After the lost war with Prussia (which Prussia had started), Emperor Franz Joseph I was forced in 1866/1867 to grant the Kingdom of Hungary , which had remained in passive resistance since the failed secession in 1849, partial sovereignty and equal rights with Austria with the so-called Austro-Hungarian compromise . For this purpose, the Austrian Empire (with Hungary as a part) , which had been uniformly run until then, had to be constitutionally converted into the so-called “dual monarchy”.

One of Hungary's demands was for its own armed forces. The compromise with the crown resulted in the right of both halves of the empire to set up their own territorial forces in addition to the still existing (joint) army from 1867: In Transleithanien the ku Landwehr (Hungarian: Királyi Honvédség , also in German, in contrast to the Austrian Landwehr, often referred to as Honvéd) built up, in Cisleithanien according to her the kk Landwehr .

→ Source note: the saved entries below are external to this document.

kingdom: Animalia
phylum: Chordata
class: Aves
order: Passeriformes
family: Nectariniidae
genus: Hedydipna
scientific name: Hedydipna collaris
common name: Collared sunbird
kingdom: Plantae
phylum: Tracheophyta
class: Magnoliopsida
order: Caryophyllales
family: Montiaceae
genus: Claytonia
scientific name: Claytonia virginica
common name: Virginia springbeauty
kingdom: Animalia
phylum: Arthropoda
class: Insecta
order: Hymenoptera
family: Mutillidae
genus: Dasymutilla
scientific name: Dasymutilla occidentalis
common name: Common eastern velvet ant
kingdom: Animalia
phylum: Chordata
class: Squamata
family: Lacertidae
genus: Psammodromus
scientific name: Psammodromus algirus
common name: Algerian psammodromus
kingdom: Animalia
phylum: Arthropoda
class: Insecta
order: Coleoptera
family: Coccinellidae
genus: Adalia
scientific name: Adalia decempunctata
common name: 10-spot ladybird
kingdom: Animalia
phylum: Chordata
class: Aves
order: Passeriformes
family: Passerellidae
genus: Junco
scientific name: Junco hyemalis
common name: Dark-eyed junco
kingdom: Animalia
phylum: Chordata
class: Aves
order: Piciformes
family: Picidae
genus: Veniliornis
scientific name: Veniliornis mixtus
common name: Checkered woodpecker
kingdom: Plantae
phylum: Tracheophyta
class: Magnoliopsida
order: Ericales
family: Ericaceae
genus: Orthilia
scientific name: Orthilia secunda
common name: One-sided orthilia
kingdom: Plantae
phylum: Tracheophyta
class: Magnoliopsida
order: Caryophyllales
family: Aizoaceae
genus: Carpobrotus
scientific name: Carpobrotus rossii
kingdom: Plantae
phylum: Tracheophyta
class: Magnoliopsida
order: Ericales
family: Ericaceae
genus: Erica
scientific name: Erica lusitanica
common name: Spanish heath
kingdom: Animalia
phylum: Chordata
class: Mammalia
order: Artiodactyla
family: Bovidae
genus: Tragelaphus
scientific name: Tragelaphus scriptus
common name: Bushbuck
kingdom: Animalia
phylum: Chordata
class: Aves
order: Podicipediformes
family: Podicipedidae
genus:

Although the common army formed the bulk of the total armed power, there was no common defense law for both halves of the empire. These had reserved autonomy in recruiting in 1867 .

organization

budget

From 1868 three de jure independent army bodies existed side by side in Austria-Hungary, of which the common army was by far the largest institution. In 1896, for example, 140.2 million guilders were budgeted for the army, 15.7 million for the Landwehr and 14.7 million for the Honvéd (1895). Due to the significantly lower number of recruits in the Landwehr, however, it was not automatically worse off from a budgetary point of view: the army budget also included costs for building fortifications, for example; the Landwehr, however, could concentrate on training and equipment.

Commander in chief

Until July 1914, Emperor Franz Joseph I himself held the “ supreme command ”; at the beginning of the war he appointed General of the Infantry Archduke Friedrich von Österreich-Teschen as Army Commander in Chief, to whom all land forces in Austria-Hungary were subordinate. On December 2, 1916, Karl I./IV. the ah. Supreme command itself and kept it until the collapse of the common army in early November 1918.

Seat

Ground floor of the Honvédministeriums building, 2006

The Royal Honvéd Ministry last had its seat in a building with a splendid facade, erected between 1879 and 1881, which was located on Szent György tér in the Castle District of Budapest . On December 30, 1916, the newly crowned King Charles IV. Took place on St. Georgs-Platz in front of the Honvéd Ministry on the coronation hill, which had been specially built for this purpose. In the Battle of Budapest in the winter of 1944/45, the Honved Ministry building was badly damaged and later demolished. A museum on the history of the Hungarian army is now set up on the preserved ground floor of the building.

literature

  • kuk war ministry “Dislocation and division of the kuk army, kuk navy, kk landwehr and ku landwehr” in: Seidel's small army scheme - published by Seidel & Sohn Vienna 1914

Individual evidence

  1. ^ Austro-Hungarian monarchy. Army and Navy in: Meyers Konversations-Lexikon , Volume 13, Bibliographisches Institut, Leipzig and Vienna 1896, p. 302 f.